Thought I'd try out a new fishing gear idea.  I have not field tested it yet, but will let you know...

----------


## jake abraham

cool idea cheap reel

----------


## SARKY

Very nice job Crash!

----------


## Winter

That's simple and looks workable.

I kept expected you to shake a hook right into your hand.

----------


## crashdive123

The hooks are taped.  I'm shocked that you would think I would stick myself with a hook......twice.

----------


## Winter

"Ow, that's sharp, ow, it's still sharp." BTDT

----------


## hunter63

That's a pretty slick idea, I like it..........

----------


## Rick

I like the fact that you can store your gear inside it. The idea is called a Cuban YoYo but your version stores gear. They come in a variety of sizes. 

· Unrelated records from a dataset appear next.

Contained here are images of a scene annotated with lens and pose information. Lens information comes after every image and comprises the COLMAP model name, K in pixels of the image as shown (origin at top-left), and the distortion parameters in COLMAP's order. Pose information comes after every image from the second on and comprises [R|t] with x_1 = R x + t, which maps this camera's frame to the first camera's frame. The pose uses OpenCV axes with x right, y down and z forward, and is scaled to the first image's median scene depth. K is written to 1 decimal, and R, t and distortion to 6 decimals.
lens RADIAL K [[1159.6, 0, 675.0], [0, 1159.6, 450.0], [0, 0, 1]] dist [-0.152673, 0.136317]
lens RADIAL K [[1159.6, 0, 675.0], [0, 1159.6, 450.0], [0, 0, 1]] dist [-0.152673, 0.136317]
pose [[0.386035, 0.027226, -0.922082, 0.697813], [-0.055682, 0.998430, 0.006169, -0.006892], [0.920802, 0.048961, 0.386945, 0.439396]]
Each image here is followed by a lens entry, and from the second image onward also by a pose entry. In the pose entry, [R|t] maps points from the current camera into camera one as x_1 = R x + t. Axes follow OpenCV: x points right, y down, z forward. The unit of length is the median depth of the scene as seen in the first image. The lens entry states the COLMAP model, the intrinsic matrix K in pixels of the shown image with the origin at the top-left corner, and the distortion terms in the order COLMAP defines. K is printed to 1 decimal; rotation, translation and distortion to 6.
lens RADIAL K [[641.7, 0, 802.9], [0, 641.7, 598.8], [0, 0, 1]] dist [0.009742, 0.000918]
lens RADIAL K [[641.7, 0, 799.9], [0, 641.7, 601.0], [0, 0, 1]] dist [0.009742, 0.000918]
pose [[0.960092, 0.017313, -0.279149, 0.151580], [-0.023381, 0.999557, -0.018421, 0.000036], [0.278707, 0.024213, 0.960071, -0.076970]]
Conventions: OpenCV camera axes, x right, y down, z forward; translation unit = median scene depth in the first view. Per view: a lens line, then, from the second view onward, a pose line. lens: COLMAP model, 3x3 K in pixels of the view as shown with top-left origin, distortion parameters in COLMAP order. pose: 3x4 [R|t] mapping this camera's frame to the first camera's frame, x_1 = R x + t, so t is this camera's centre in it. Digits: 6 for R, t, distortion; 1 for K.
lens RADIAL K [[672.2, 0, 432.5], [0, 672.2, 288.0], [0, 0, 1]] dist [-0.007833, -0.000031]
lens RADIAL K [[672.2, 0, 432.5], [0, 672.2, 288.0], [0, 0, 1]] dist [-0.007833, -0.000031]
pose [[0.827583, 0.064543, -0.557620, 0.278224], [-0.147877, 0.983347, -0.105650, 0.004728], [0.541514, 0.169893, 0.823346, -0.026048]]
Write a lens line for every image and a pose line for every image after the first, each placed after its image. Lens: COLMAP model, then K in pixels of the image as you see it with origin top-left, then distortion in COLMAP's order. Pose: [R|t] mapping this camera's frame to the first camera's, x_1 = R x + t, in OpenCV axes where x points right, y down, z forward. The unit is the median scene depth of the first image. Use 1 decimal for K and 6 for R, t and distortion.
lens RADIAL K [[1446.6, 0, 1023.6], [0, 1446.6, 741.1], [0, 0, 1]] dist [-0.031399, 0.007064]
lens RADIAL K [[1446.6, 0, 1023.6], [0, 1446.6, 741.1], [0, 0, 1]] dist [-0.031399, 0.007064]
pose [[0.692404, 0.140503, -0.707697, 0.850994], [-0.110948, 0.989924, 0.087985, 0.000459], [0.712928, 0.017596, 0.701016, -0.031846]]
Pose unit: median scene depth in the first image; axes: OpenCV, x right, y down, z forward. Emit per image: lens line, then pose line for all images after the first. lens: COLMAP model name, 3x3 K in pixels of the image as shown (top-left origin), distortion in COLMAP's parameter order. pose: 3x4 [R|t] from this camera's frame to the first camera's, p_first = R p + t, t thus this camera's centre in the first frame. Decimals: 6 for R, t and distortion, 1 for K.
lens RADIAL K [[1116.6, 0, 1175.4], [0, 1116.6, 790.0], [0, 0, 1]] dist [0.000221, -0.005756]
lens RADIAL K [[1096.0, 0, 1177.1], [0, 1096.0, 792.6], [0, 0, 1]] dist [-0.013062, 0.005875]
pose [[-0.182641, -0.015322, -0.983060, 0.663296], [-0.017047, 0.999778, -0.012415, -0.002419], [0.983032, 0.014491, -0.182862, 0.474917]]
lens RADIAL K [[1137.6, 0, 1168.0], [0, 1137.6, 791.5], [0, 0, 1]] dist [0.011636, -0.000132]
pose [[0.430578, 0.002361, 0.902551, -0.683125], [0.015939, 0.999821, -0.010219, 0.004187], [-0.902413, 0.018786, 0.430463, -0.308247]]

Guests can not see images in the messages. Please register in the forum.

----------


## BENESSE

Very clever. The simple flick of the wrist there at the end doesn't seem so simple. I'd probably drop the whole kit n' caboodle. Or I'd fling it a foot away while the line got tangled up in my fingers.

----------


## hunter63

Don't feel bad...... I do that with a $500 rod and reel....at least you can do it inexpensively.

Anyway, it's too bad you can't shoot fish....they die too quietly....just sort of laying the flopping around......

----------


## Rick

At least you don't have to worry about doing things like Bill Dance.

----------


## RandyRhoads

Thanks Crash, this thing is by far the best caster of any hobo or survival set up i've ever tried. That thing can get out there pretty far!

----------


## 2dumb2kwit

That thing looks like it cast's great.....but what's pocket bait?

Is it what you use for catching grass shrimp?


(Seriously, that's a great idea.)

----------